Я не убивал, ничего не крал, никого не бесчестил, я не занимался махинациями. И все же я — беглый преступник. И мои приметы известны всем: ату его, он еврей! Ночью на таксомоторе я бежал в Лайм. Друзья приняли меня. Казалось, в их маленьком доме царит мир. Меня приласкали, меня успокоили, меня уложили спать. Однако уже в семь утра меня разбудили, чтобы сообщить с беспокойством и страхом, что патрули СС прочесывают квартал в поисках евреев. Я поспешил на улицу. Я мчался куда глаза глядят. Добыча для любого охотника. Прячась в подворотнях, я видел, как полицейские и партийные активисты выводили схваченных евреев навстречу неизвестности, возможно — в вызывавшие ужас концентрационные лагеря. Когда наступил день, я не отважился двигаться дальше. На Ландсбергерштрассе я спрятался за старым зданием. С чрезвычайной осторожностью, как мальчишка, играющий в индейцев, хотя мои мальчишеские годы давно прошли, я прокрался к телефонной будке, из которой мог позвонить Кристе и попросить ее о помощи. Я был охвачен паническим ужасом.

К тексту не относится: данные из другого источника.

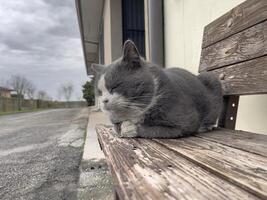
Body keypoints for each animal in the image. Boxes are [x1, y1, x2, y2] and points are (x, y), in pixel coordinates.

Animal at [93, 40, 223, 138]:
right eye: (99, 93)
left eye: (115, 86)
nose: (103, 101)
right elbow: (116, 126)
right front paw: (119, 127)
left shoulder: (187, 121)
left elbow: (154, 130)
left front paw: (129, 128)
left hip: (211, 78)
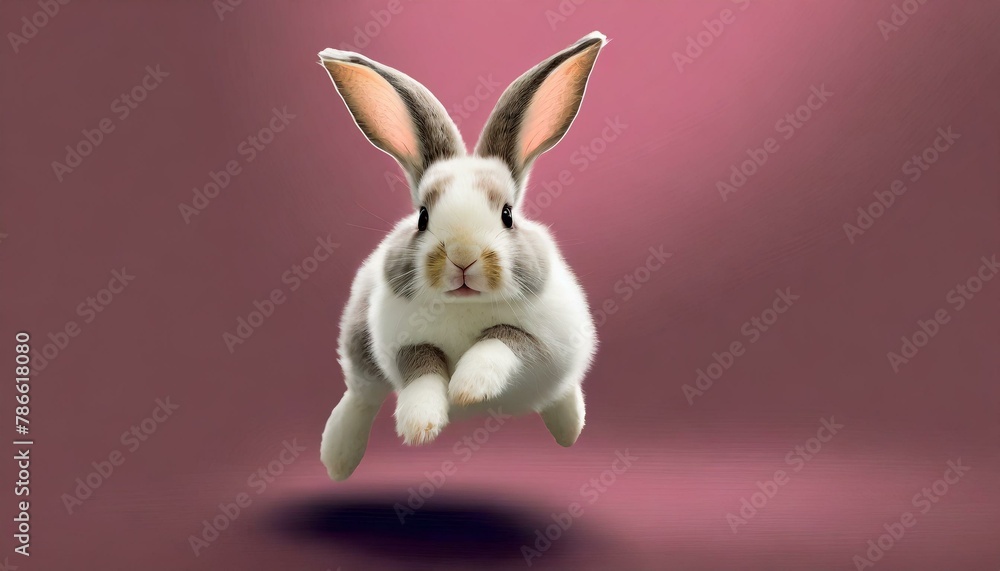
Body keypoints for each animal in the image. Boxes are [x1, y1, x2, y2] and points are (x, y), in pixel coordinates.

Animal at [317, 31, 606, 481]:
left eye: (507, 215)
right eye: (422, 217)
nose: (463, 257)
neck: (464, 306)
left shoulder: (545, 344)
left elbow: (503, 338)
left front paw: (468, 388)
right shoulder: (402, 343)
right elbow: (421, 365)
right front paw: (420, 422)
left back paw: (569, 428)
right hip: (358, 344)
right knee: (361, 396)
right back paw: (338, 459)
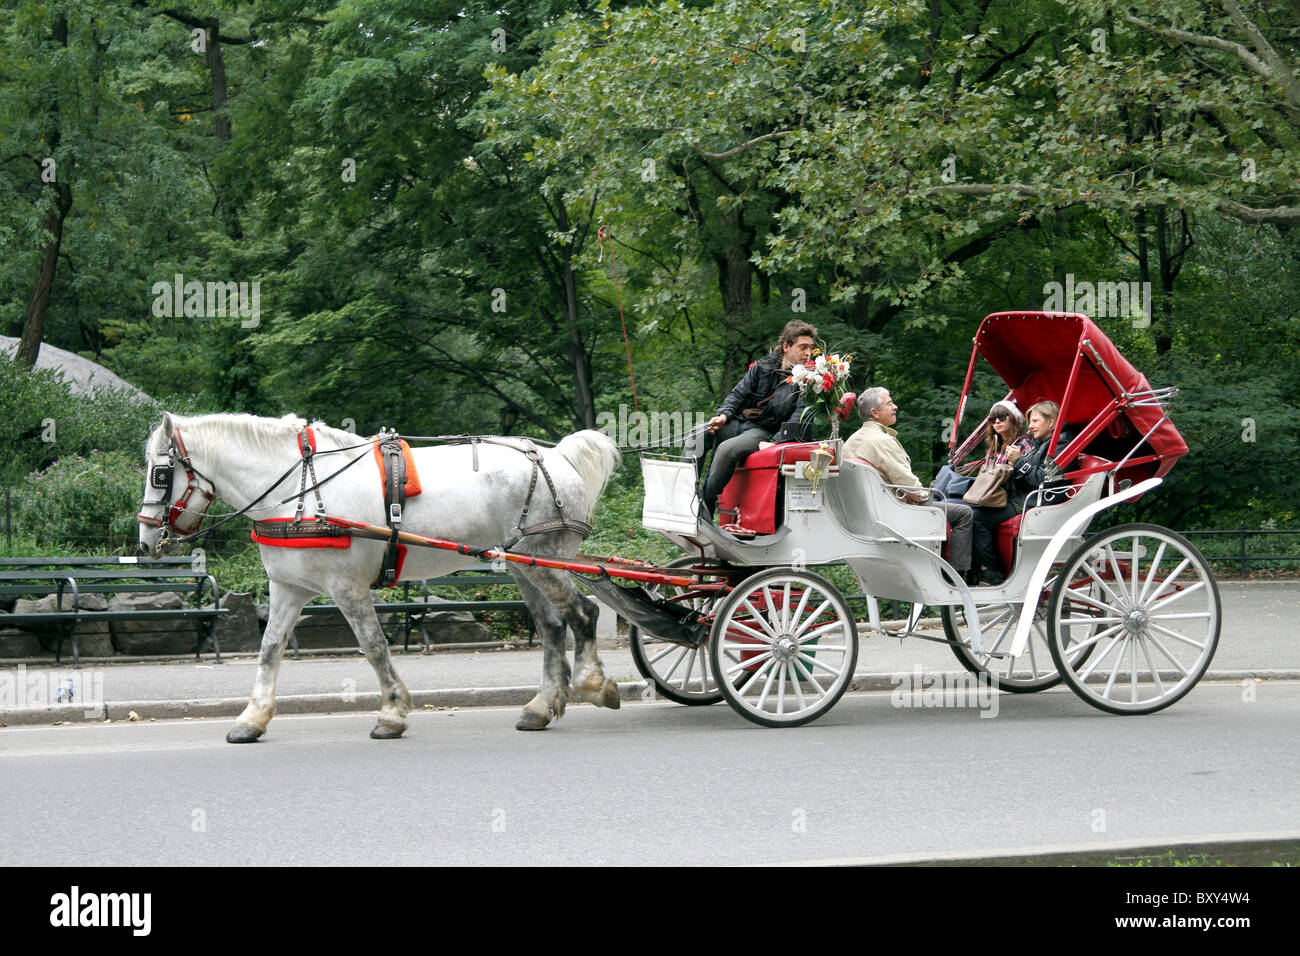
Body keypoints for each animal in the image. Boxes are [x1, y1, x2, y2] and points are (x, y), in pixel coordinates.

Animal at [134, 411, 621, 738]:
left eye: (159, 473)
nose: (145, 541)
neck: (299, 489)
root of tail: (555, 457)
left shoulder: (346, 586)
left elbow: (373, 646)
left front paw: (391, 712)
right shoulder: (288, 588)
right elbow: (269, 649)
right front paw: (252, 718)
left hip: (545, 557)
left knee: (583, 614)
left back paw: (594, 684)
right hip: (524, 564)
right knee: (552, 626)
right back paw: (540, 707)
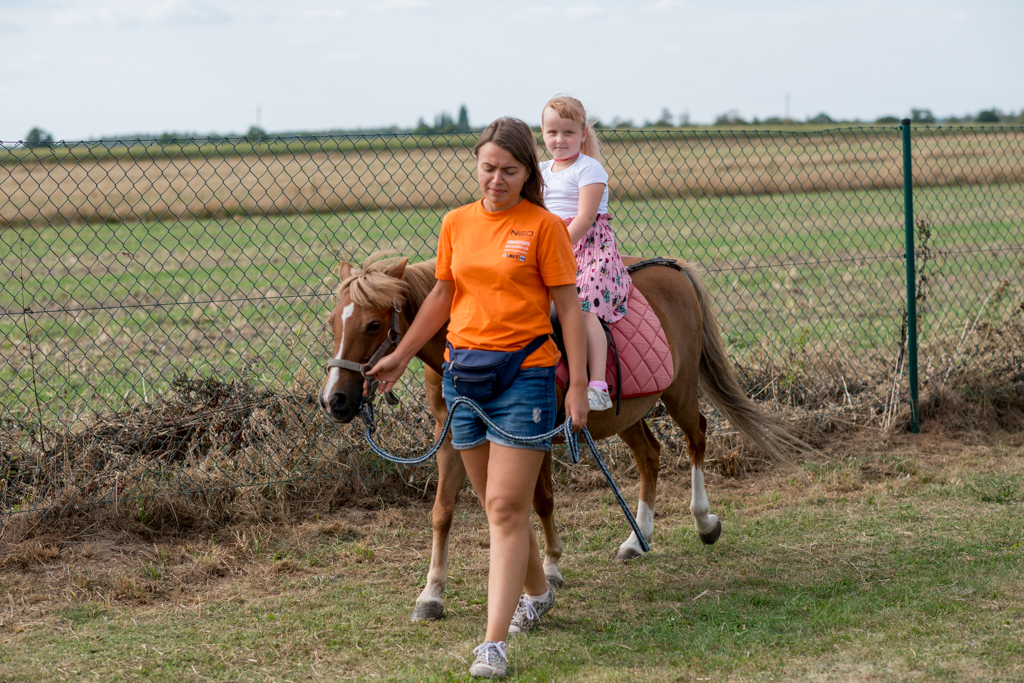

Лишь когда Криста появилась в моем убежище, я немного успокоился. Мы вместе пошли в сторону вокзала. Однако когда на улицах стало оживленнее, мужественная Криста тоже начала нервничать, и мы решили, что будет лучше, если она пойдет впереди меня. Для нее как нееврейки было опасно появляться со мной на людях. На одном из перекрестков я остановился. Криста договаривалась с шофером такси. Помедлив в нерешительности, шофер все же согласился отвезти нас. Я сидел, натянув шляпу на нос, в углу машины, что напомнило мне, словно в абсурдном сне, дурной детективный фильм. Сначала мы бесцельно двигались по старому, знакомому и теперь ставшему другим городу. Наконец, после тысячи бесполезных размышлений, нам пришло в голову, что я, собственно говоря, поляк и что в данный момент в этом есть определенное преимущество. Польское консульство должно быть относительно надежным убежищем.